Intent Detector maps search queries against trained user intents. This helps deliver the most relevant search results configured against top intents by admins.

Related: Intent Tuning.

Facet Interpreter detects filters from the user's search query and applies them to refine search results. The use of filters helps users find the right content faster.

Auto-Boosting Models are trained on the basis of multiple attributes, such as user search and browsing behavior, click and view counts on articles, articles responsible for case deflection, and articles attached to solved cases. These models improve the ranking of relevant search results based on content reuse.
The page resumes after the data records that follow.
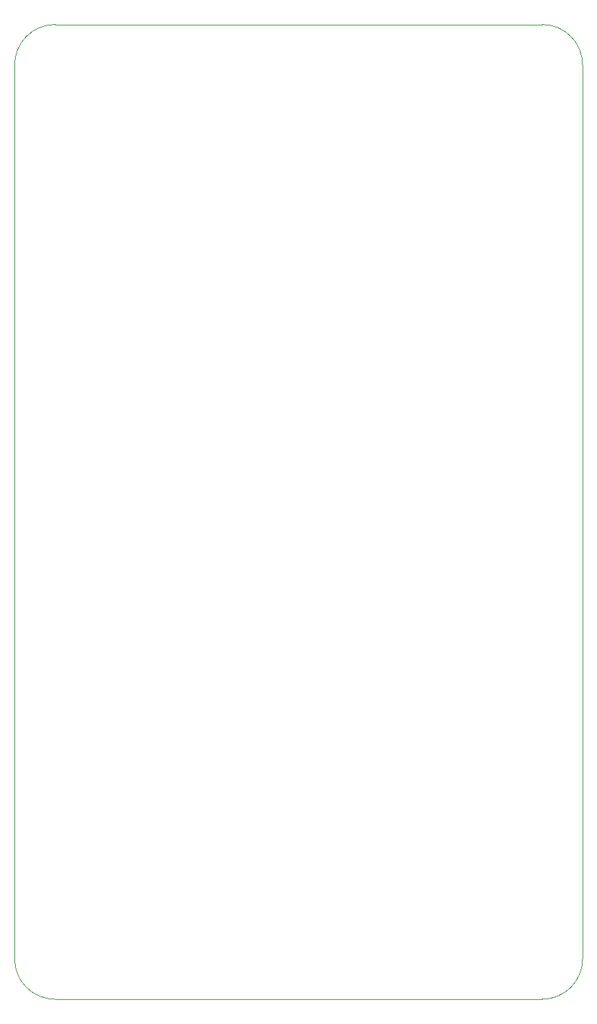
<source format=gm1>
%TF.GenerationSoftware,KiCad,Pcbnew,(6.0.7)*%
%TF.CreationDate,2023-03-12T18:49:50+01:00*%
%TF.ProjectId,Amon_board,416d6f6e-5f62-46f6-9172-642e6b696361,2.2*%
%TF.SameCoordinates,Original*%
%TF.FileFunction,Profile,NP*%
%FSLAX46Y46*%
G04 Gerber Fmt 4.6, Leading zero omitted, Abs format (unit mm)*
G04 Created by KiCad (PCBNEW (6.0.7)) date 2023-03-12 18:49:50*
%MOMM*%
%LPD*%
G01*
G04 APERTURE LIST*
%TA.AperFunction,Profile*%
%ADD10C,0.100000*%
%TD*%
G04 APERTURE END LIST*
D10*
X155000000Y-144000000D02*
G75*
G03*
X160000000Y-149000000I4969600J-30400D01*
G01*
X155000000Y-144000000D02*
X155000000Y-34000000D01*
X225000000Y-34000000D02*
X225000000Y-144000000D01*
X220000000Y-149000000D02*
G75*
G03*
X225000000Y-144000000I30400J4969600D01*
G01*
X160000000Y-29000000D02*
X220000000Y-29000000D01*
X220000000Y-149000000D02*
X160000000Y-149000000D01*
X225000000Y-34000000D02*
G75*
G03*
X220000000Y-29000000I-4969600J30400D01*
G01*
X160000000Y-29000000D02*
G75*
G03*
X155000000Y-34000000I-30360J-4969640D01*
G01*
M02*

</source>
Related. How Auto Tuning Works and Its Features

Behavior Modeling Data-driven query optimization uses conversions, facets use history, and keywords to create persona and custom weights for increased recall and precision. This persona drives features like Recommended Articles, which go beyond traditional search and serve content based on user journey signals.

3. Preliminary Sorting

Content Recommendations Engine generates recommendations for end users based on their interests and browsing history. This is the same engine that powers other SearchUnify applications, such as Agent Helper, Escalation Predictor, SUVA, and Community Helper.

4. Advanced Sorting

Advanced sorting is powered by SearchUnify's proprietary algorithms. The approach to relevance can be divided into three segments:

Retriever

Through Named Entity Recognition (NER), Retriever tries to understand queries and the entities present in it to fetch a set of relevant candidate documents. The NER models extract entities from search queries and filter the results according to labels mapped with that entity. The user doesn't have to select facets to define the scope of search. The facets are detected from the query.
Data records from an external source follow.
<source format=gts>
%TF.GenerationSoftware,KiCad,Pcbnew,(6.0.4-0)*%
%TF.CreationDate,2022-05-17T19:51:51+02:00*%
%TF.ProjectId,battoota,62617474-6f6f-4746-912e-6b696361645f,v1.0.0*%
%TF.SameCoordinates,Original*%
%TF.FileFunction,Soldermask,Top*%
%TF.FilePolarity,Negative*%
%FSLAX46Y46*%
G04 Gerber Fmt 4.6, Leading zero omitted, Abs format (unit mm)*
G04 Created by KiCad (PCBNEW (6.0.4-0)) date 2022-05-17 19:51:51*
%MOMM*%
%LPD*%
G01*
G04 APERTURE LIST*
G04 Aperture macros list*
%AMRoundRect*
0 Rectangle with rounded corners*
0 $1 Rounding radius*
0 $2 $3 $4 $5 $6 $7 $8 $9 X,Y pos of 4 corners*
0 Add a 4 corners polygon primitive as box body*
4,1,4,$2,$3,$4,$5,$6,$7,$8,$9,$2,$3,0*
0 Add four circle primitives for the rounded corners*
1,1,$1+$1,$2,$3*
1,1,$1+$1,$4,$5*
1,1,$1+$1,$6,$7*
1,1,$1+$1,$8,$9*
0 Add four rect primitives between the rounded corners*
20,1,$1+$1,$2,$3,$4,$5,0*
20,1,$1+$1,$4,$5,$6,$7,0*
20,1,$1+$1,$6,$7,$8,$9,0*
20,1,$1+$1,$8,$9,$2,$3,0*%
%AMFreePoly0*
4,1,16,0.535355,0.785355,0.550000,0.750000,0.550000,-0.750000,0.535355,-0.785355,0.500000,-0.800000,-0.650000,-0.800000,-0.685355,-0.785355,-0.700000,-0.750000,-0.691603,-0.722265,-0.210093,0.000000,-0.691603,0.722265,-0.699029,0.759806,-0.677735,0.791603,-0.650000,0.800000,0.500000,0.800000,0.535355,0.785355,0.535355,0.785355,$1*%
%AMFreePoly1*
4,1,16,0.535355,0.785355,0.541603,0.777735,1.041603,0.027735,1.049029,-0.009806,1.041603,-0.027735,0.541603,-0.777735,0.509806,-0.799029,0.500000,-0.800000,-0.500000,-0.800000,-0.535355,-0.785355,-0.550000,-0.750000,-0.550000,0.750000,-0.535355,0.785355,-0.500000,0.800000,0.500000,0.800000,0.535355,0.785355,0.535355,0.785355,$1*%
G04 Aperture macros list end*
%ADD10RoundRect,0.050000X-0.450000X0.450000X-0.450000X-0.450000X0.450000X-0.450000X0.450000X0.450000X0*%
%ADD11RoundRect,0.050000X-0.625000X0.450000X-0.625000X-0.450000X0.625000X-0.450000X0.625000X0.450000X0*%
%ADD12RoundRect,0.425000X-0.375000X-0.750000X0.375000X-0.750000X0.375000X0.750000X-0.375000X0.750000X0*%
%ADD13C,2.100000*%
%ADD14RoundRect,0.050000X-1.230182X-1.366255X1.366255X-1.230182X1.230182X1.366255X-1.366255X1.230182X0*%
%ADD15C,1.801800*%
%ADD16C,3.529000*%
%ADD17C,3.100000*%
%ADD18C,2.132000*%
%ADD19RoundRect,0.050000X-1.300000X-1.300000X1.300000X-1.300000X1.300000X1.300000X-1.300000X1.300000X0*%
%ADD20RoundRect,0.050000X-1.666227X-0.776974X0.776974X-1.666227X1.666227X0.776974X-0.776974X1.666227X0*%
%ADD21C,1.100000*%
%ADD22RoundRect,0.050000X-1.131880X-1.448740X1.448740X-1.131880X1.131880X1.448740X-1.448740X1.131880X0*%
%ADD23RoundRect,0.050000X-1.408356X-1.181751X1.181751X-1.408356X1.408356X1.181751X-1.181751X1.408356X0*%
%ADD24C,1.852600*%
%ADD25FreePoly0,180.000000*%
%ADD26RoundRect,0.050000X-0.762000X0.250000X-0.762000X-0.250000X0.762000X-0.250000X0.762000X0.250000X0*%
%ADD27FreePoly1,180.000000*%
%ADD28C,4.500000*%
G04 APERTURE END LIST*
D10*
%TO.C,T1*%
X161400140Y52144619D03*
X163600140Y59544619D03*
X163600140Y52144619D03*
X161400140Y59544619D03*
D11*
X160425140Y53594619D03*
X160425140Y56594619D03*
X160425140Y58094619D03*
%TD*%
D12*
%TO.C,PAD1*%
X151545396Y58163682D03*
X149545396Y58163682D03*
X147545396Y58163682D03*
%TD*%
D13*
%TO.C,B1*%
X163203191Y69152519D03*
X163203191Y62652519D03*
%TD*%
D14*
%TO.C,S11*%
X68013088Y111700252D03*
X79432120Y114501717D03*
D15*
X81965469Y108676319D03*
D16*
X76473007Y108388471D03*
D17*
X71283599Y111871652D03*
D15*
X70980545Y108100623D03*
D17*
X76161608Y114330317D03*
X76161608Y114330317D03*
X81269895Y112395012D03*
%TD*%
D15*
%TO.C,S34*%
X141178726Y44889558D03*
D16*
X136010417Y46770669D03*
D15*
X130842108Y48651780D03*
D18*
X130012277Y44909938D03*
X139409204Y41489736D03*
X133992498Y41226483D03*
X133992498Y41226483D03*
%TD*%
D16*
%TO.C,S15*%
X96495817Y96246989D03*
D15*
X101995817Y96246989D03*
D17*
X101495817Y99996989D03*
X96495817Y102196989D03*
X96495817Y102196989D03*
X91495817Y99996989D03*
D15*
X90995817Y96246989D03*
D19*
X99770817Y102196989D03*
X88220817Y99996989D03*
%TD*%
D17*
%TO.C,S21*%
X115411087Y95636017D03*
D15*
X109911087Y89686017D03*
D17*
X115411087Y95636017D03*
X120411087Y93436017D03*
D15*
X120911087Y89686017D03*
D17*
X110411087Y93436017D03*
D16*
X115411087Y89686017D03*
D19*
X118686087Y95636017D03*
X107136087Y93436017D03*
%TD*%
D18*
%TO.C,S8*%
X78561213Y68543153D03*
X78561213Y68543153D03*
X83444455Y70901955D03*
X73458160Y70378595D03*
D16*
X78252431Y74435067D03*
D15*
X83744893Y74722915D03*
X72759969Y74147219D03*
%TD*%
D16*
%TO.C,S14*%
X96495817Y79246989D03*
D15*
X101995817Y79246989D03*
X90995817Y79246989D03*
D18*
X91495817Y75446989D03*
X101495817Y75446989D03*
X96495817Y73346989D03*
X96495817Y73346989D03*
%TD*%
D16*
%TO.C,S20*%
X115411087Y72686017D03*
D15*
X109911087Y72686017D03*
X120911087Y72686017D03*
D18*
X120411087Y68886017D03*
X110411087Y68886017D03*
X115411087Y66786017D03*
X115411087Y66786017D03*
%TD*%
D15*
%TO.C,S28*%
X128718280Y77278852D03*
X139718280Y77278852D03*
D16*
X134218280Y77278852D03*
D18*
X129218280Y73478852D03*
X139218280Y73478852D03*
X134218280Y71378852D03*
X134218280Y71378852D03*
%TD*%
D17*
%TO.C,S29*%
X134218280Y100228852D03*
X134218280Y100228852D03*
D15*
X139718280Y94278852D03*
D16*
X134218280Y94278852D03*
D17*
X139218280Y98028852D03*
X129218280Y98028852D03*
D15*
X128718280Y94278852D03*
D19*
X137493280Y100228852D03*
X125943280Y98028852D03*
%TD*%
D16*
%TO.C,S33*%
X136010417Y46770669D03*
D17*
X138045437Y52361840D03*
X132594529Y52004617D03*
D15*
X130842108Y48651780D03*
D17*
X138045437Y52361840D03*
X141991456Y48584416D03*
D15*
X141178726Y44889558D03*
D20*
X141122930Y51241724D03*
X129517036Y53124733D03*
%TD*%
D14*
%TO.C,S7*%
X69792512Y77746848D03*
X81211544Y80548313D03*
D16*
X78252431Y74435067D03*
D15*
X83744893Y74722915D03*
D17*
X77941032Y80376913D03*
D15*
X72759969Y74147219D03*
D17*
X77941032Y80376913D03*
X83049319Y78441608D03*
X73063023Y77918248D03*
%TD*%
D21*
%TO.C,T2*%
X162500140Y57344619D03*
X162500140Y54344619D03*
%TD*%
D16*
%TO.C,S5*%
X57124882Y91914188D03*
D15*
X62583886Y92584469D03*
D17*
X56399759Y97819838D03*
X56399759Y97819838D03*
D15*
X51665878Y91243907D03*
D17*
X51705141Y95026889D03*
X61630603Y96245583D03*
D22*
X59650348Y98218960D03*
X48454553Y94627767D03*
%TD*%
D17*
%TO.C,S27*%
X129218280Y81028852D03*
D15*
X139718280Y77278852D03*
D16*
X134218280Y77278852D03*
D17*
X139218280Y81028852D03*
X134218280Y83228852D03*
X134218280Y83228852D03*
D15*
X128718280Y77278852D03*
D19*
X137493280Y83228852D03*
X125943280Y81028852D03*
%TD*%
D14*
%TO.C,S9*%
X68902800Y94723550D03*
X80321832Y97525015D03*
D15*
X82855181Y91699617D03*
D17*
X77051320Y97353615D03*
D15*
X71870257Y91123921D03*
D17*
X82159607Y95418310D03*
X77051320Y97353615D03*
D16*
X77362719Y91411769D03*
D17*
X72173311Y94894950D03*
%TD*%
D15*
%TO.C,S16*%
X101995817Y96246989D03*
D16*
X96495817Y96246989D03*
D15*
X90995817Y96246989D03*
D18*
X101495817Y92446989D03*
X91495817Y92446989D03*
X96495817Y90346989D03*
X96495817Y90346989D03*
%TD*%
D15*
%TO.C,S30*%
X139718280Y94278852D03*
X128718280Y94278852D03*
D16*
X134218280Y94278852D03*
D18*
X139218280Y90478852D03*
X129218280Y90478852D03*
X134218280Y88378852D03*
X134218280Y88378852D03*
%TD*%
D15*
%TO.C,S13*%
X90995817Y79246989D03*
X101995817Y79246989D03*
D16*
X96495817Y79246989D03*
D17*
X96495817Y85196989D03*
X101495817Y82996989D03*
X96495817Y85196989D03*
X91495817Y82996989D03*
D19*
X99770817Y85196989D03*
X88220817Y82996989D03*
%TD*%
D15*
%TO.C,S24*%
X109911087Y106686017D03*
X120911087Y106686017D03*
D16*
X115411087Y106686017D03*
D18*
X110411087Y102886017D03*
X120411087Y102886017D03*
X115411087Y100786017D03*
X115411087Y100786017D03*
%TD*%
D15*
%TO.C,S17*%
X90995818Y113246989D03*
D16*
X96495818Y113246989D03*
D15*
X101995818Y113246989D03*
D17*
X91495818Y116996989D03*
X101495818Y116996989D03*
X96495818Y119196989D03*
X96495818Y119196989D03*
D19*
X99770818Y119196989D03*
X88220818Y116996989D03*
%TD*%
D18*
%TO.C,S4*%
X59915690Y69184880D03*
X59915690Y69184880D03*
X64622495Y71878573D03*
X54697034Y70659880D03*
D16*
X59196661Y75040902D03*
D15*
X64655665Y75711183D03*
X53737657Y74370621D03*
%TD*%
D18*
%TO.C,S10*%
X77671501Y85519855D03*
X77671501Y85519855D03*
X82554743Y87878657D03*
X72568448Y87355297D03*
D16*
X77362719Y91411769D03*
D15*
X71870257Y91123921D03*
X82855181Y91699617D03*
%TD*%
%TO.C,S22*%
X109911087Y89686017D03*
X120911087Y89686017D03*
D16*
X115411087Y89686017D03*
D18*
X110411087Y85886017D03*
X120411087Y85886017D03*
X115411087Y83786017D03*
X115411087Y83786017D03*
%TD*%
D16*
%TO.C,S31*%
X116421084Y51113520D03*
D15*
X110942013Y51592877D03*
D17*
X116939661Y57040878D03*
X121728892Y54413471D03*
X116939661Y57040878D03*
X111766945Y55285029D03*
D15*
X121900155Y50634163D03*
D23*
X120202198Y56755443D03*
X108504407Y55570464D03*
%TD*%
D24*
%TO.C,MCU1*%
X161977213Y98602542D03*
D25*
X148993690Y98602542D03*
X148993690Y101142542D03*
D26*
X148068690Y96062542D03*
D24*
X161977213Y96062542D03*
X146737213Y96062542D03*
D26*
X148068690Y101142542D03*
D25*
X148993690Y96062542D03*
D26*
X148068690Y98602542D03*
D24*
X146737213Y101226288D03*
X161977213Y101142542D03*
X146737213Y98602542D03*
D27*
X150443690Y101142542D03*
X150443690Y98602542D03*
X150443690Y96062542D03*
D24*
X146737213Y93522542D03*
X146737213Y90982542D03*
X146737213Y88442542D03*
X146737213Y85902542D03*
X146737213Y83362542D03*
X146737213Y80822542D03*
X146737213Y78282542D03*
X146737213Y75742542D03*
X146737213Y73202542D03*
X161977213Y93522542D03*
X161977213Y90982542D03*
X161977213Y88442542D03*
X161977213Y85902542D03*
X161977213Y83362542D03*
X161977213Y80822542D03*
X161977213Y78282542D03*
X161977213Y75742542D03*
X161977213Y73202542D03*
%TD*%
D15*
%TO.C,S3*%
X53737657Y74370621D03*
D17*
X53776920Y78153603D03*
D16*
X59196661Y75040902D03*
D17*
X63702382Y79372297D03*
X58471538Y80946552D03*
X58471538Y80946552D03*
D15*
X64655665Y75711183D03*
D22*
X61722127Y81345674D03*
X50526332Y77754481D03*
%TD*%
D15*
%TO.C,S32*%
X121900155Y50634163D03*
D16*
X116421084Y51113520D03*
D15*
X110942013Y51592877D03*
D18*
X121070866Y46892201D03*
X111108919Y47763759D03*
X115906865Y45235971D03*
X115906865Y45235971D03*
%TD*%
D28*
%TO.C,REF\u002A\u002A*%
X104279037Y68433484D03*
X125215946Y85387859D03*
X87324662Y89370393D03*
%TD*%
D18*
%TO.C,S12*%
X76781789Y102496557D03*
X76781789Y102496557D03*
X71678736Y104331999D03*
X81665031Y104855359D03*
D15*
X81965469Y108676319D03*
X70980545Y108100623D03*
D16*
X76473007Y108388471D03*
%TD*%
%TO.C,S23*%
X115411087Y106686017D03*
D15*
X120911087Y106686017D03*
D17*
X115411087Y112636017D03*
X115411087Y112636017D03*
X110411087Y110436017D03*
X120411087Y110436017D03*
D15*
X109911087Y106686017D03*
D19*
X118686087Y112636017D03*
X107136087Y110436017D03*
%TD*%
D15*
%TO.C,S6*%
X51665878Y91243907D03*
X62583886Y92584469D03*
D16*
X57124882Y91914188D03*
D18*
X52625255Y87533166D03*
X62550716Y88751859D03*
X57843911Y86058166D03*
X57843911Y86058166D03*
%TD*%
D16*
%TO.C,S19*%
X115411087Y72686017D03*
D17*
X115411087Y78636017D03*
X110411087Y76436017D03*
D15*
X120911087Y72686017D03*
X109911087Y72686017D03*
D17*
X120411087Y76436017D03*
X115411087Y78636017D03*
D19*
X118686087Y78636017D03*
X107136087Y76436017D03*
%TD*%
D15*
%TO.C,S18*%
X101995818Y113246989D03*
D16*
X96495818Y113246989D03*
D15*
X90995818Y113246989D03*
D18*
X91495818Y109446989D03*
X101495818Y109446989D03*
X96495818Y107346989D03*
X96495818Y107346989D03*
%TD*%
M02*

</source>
For example, for a query [i want to book a ticket to california], the model detects the entity [california], labels it as a Place, and filters the results automatically only for "California".

This approach reduces user effort in selecting navigational facets and filters while, at the same time, providing better quality search outcomes.

Approximate Nearest Neighbor (ANN)

This is a technique in which, rather than searching all candidate documents in an index, ANN searches only on those documents which are approximately similar to the query. ANN works by dividing the documents into clusters or hyperplanes.

When a user enters a query, an ANN first searches the relevant cluster or hyperplane and then performs a query search in that cluster or hyperplane. SearchUnify uses smart indexing or ANN for faster document and query retrieval.

Semantic Reranking

Semantic Reranking goes beyond simple occurrence-based token matches. A word is defined by the company it keeps.

For example, a carrot is to an apple is the same as vegetables are to fruit. That same query can be asked in different ways, contexts and with different intents and vocabularies.

SearchUnify uses semantic reranking by generating contextual embeddings for queries and documents. These embeddings are used in smart indexing, thereby helping deliver more relevant search results for end users, faster.

It generates recommendations for end users by not only matching the tokens of the query and the documents, but also reranking the documents based upon the context present in the individual user's search query.

For example, for a query [i want to make a deposit] the system first finds documents with the token "Deposit" . Then it reranks the documents based on the context in which the user is searching, which in the current case is: The user wants to deposit the money into their account. After reranking, the end user gets a recommended article of how to deposit the money into a bank account.

Serving Results

SearchUnify doesn't just present users with the most relevant content in a search results page. It connects users with the most relevant parts of the content directly within the search results. The Rich Snippets engine, powered by SearchUnify’s proprietary NLU algorithms, parses the most relevant content in the search results (including rich media) and presents them to users as step-by-step resolutions or direct answers.

Related. Enable Rich Snippets and Rich Cards and Structure Content for Rich Snippets: Tips for Writers

Rich Snippets try to figure out the most relevant part of the content and on runtime they are able to identify generated snippets that are most relevant to offering an answer to the user’s search query.